In determining the frequency, location, and length of additional meetings, the bishop and Relief Society presidency consider time commitments of sisters, family circumstances, travel distance and cost, financial cost to the ward, safety, and other local circumstances.
Planning the Meetings
Relief Society leaders prayerfully counsel together about the topics that will strengthen sisters and their families and about the best ways to teach those topics.
The Relief Society president ensures that plans for all Relief Society meetings are approved by the bishop. She also ensures that all plans are in accordance with the guidelines in chapter 13.

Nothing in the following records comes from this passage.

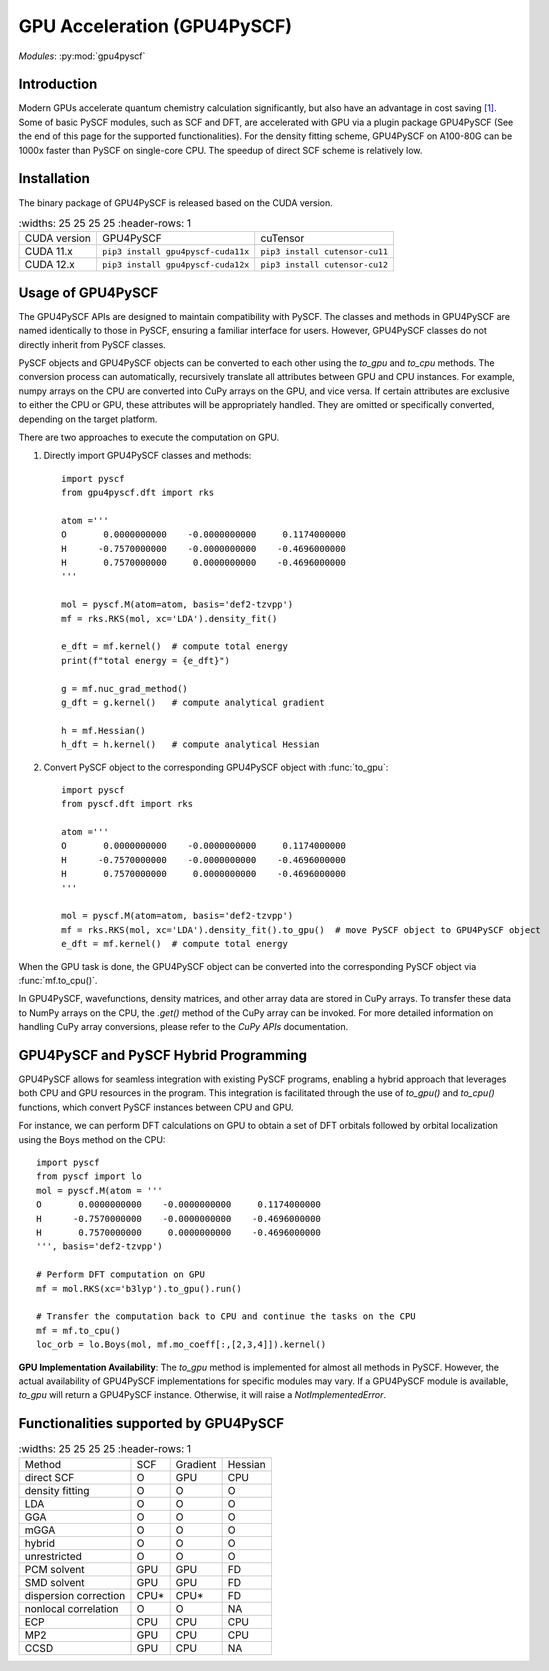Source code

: .. _user_gpu:

GPU Acceleration (GPU4PySCF)
****************************

*Modules*: :py:mod:`gpu4pyscf`

.. module:: GPU4PySCF
   :synopsis: GPU4PySCF
.. sectionauthor:: Xiaojie Wu <wxj6000@gmail.com>.

Introduction
============

Modern GPUs accelerate quantum chemistry calculation significantly, but also have an advantage in cost saving `[1]`_.
Some of basic PySCF modules, such as SCF and DFT, are accelerated with GPU via a plugin package
GPU4PySCF (See the end of this page for the supported functionalities). For the density fitting scheme,
GPU4PySCF on A100-80G can be 1000x faster than PySCF on single-core CPU. The speedup of direct SCF scheme is relatively low.

.. _[1]: https://arxiv.org/abs/2404.09452

Installation
============
The binary package of GPU4PySCF is released based on the CUDA version.

.. list-table::
   :widths: 25 25 25 25
   :header-rows: 1

  * - CUDA version
    - GPU4PySCF
    - cuTensor
  * - CUDA 11.x
    - ``pip3 install gpu4pyscf-cuda11x``
    - ``pip3 install cutensor-cu11``
  * - CUDA 12.x
    - ``pip3 install gpu4pyscf-cuda12x``
    - ``pip3 install cutensor-cu12``

Usage of GPU4PySCF
==================
The GPU4PySCF APIs are designed to maintain compatibility with PySCF. The
classes and methods in GPU4PySCF are named identically to those in PySCF,
ensuring a familiar interface for users. However, GPU4PySCF classes do not
directly inherit from PySCF classes.

PySCF objects and GPU4PySCF objects can be converted to each other using the `to_gpu` and `to_cpu` methods.
The conversion process can automatically, recursively translate all attributes between GPU and CPU instances.
For example, numpy arrays on the CPU are converted into CuPy arrays on the GPU, and vice versa.
If certain attributes are exclusive to either the CPU or GPU, these attributes will be appropriately handled.
They are omitted or specifically converted, depending on the target platform.

There are two approaches to execute the computation on GPU.

1. Directly import GPU4PySCF classes and methods::

    import pyscf
    from gpu4pyscf.dft import rks

    atom ='''
    O       0.0000000000    -0.0000000000     0.1174000000
    H      -0.7570000000    -0.0000000000    -0.4696000000
    H       0.7570000000     0.0000000000    -0.4696000000
    '''

    mol = pyscf.M(atom=atom, basis='def2-tzvpp')
    mf = rks.RKS(mol, xc='LDA').density_fit()

    e_dft = mf.kernel()  # compute total energy
    print(f"total energy = {e_dft}")

    g = mf.nuc_grad_method()
    g_dft = g.kernel()   # compute analytical gradient

    h = mf.Hessian()
    h_dft = h.kernel()   # compute analytical Hessian

2. Convert PySCF object to the corresponding GPU4PySCF object with :func:`to_gpu`::

    import pyscf
    from pyscf.dft import rks

    atom ='''
    O       0.0000000000    -0.0000000000     0.1174000000
    H      -0.7570000000    -0.0000000000    -0.4696000000
    H       0.7570000000     0.0000000000    -0.4696000000
    '''

    mol = pyscf.M(atom=atom, basis='def2-tzvpp')
    mf = rks.RKS(mol, xc='LDA').density_fit().to_gpu()  # move PySCF object to GPU4PySCF object
    e_dft = mf.kernel()  # compute total energy


When the GPU task is done, the GPU4PySCF object can be converted into the corresponding PySCF object via :func:`mf.to_cpu()`.

In GPU4PySCF, wavefunctions, density matrices, and other array data are stored in CuPy arrays.
To transfer these data to NumPy arrays on the CPU, the `.get()` method of the CuPy array can be invoked.
For more detailed information on handling CuPy array conversions, please refer to the `CuPy APIs` documentation.

.. Cupy APIs: https://docs.cupy.dev/en/stable/user_guide/index.html

GPU4PySCF and PySCF Hybrid Programming
======================================
GPU4PySCF allows for seamless integration with existing PySCF programs, enabling
a hybrid approach that leverages both CPU and GPU resources in the program. This
integration is facilitated through the use of `to_gpu()` and `to_cpu()`
functions, which convert PySCF instances between CPU and GPU.

For instance, we can perform DFT calculations on GPU to obtain a set of DFT
orbitals followed by orbital localization using the Boys method on the CPU::

    import pyscf
    from pyscf import lo
    mol = pyscf.M(atom = '''
    O       0.0000000000    -0.0000000000     0.1174000000
    H      -0.7570000000    -0.0000000000    -0.4696000000
    H       0.7570000000     0.0000000000    -0.4696000000
    ''', basis='def2-tzvpp')

    # Perform DFT computation on GPU
    mf = mol.RKS(xc='b3lyp').to_gpu().run()

    # Transfer the computation back to CPU and continue the tasks on the CPU
    mf = mf.to_cpu()
    loc_orb = lo.Boys(mol, mf.mo_coeff[:,[2,3,4]]).kernel()

**GPU Implementation Availability**: The `to_gpu` method is implemented for
almost all methods in PySCF. However, the actual availability of GPU4PySCF
implementations for specific modules may vary. If a GPU4PySCF module is
available, `to_gpu` will return a GPU4PySCF instance. Otherwise, it will raise a
`NotImplementedError`.

Functionalities supported by GPU4PySCF
======================================
.. list-table::
   :widths: 25 25 25 25
   :header-rows: 1

  * - Method
    - SCF
    - Gradient
    - Hessian
  * - direct SCF
    - O
    - GPU
    - CPU
  * - density fitting
    - O
    - O
    - O
  * - LDA
    - O
    - O
    - O
  * - GGA
    - O
    - O
    - O
  * - mGGA
    - O
    - O
    - O
  * - hybrid
    - O
    - O
    - O
  * - unrestricted
    - O
    - O
    - O
  * - PCM solvent
    - GPU
    - GPU
    - FD
  * - SMD solvent
    - GPU
    - GPU
    - FD
  * - dispersion correction
    - CPU*
    - CPU*
    - FD
  * - nonlocal correlation
    - O
    - O
    - NA
  * - ECP
    - CPU
    - CPU
    - CPU
  * - MP2
    - GPU
    - CPU
    - CPU
  * - CCSD
    - GPU
    - CPU
    - NA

Although the Relief Society president oversees these meetings, she may ask her first or second counselor to assume the responsibility for planning them and carrying them out. She may also recommend another sister to be called as Relief Society meeting coordinator to fulfill this responsibility (see 9.2.5).

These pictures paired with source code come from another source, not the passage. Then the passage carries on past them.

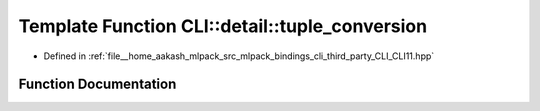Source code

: .. _exhale_function_namespaceCLI_1_1detail_1a3d3bc02e8fd45e365ad5872841d4c8f2:

Template Function CLI::detail::tuple_conversion
===============================================

- Defined in :ref:`file__home_aakash_mlpack_src_mlpack_bindings_cli_third_party_CLI_CLI11.hpp`


Function Documentation
----------------------


.. doxygenfunction:: CLI::detail::tuple_conversion(const std::vector<std::string>&, T&)
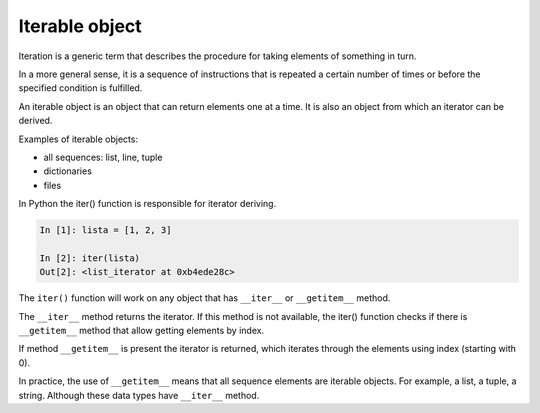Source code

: .. _iterable:

Iterable object
------------------

Iteration is a generic term that describes the procedure for taking elements of something in turn.

In a more general sense, it is a sequence of instructions that is repeated a certain number of times or before the specified condition is fulfilled.

An iterable object is an object that can return elements one at a time. It is also an object from which an iterator can be derived.

Examples of iterable objects:

* all sequences: list, line, tuple
* dictionaries 
* files

In Python the iter() function is responsible for iterator deriving.

.. code:: python

    In [1]: lista = [1, 2, 3]

    In [2]: iter(lista)
    Out[2]: <list_iterator at 0xb4ede28c>

The ``iter()`` function will work on any object that has ``__iter__`` or  ``__getitem__`` method.

The ``__iter__`` method returns the iterator. If this method is not available, the iter() function checks if there is ``__getitem__`` method that allow getting elements by index.

If method ``__getitem__`` is present the iterator is returned, which iterates through the elements using index (starting with 0).

In practice, the use of ``__getitem__`` means that all sequence elements are iterable objects. For example, a list, a tuple, a string. Although these data types have ``__iter__`` method.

Meetings may focus on one topic or be divided into more than one class or activity. Generally, teachers should be members of the ward or stake. Each year, one meeting may commemorate the founding of the Relief Society and focus on its history and purposes.
In planning these meetings, Relief Society leaders give special attention to topics that the bishop has asked them to address to help meet local needs. Leaders also give priority to the following topics:
Marriage and family: preparing for marriage and family, strengthening marriages, motherhood, early childhood education, preparing youth for future responsibilities, encouraging and preparing for family home evening, and strengthening extended family relationships.
Homemaking: learning and improving skills for the care of the home and family, such as cleaning and organizing, home beautification, cooking, and sewing.
Self-reliance and provident living: finances (budgeting, debt relief, and employment qualifications); education and literacy (studying the scriptures and learning the gospel, teaching others to read, tutoring children and youth, choosing children’s literature, using computers and other technology, and developing cultural awareness); health (physical health, fitness, addiction prevention and recovery, social and emotional health, and preventing illness); gardening; food production and storage; and emergency preparedness.
Compassionate service: care of the sick, elderly, homebound, disabled, and poor and needy; support for new mothers and babies; and humanitarian and community aid.
Temple and family history: collecting and preserving family history information, writing family histories, preparing for the temple, and doing temple work.
Sharing the gospel: member missionary efforts, fellowshipping new and less-active members, neighborhood outreach, activation and retention, welcoming new sisters into Relief Society, and preparing for full-time missions.
A children’s class may be held to allow mothers of young children to attend meetings held on days other than Sunday. With the approval of the bishopric, the Relief Society presidency asks Relief Society sisters or other ward members to supervise and teach this class. If Relief Society sisters teach the class, the Relief Society presidency rotates this responsibility so all the sisters can have the opportunity to attend the meetings. If men teach the class, the Relief Society presidency follows the guidelines in 11.8.1.
Teachers for the children’s class plan age-appropriate activities that teach children about Heavenly Father and Jesus Christ. They may use Primary manuals and other Primary materials to teach the children.
If food is provided in the children’s class, leaders first consult with the parents of each child about any dietary restrictions due to conditions such as diabetes or allergies.